--- Problem to work on ---
From the entries below, return only the lines starting at the one that contains "f_number: 3.8" and ending at the one that contains "exposure_s: 1/80", exactly as they stand.

[Data entries]
━━━━

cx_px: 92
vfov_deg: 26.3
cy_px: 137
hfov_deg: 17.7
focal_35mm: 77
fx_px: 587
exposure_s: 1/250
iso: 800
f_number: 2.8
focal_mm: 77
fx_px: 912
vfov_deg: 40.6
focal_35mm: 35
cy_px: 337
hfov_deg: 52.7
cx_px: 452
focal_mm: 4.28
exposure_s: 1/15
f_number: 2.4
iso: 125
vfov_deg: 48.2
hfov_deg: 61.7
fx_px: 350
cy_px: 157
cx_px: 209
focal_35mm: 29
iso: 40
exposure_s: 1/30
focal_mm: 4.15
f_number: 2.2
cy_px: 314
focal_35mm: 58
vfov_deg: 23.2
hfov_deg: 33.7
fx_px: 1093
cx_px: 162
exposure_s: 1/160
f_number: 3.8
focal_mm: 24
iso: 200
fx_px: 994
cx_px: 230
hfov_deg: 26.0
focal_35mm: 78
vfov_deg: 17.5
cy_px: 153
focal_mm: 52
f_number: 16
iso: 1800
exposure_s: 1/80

━━━━

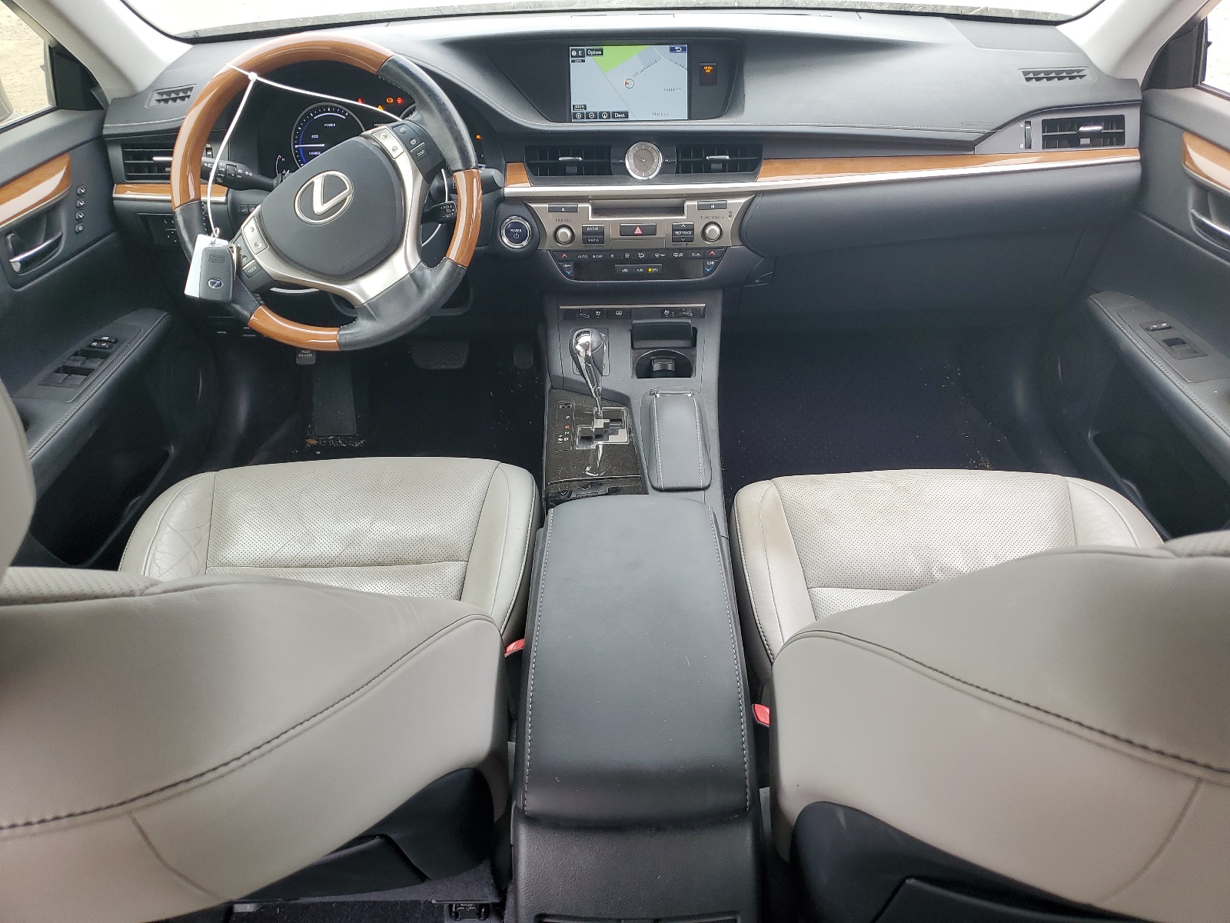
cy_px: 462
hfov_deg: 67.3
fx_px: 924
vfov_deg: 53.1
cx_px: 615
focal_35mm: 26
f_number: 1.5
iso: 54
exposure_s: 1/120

━━━━

--- Exercise answer ---
f_number: 3.8
focal_mm: 24
iso: 200
fx_px: 994
cx_px: 230
hfov_deg: 26.0
focal_35mm: 78
vfov_deg: 17.5
cy_px: 153
focal_mm: 52
f_number: 16
iso: 1800
exposure_s: 1/80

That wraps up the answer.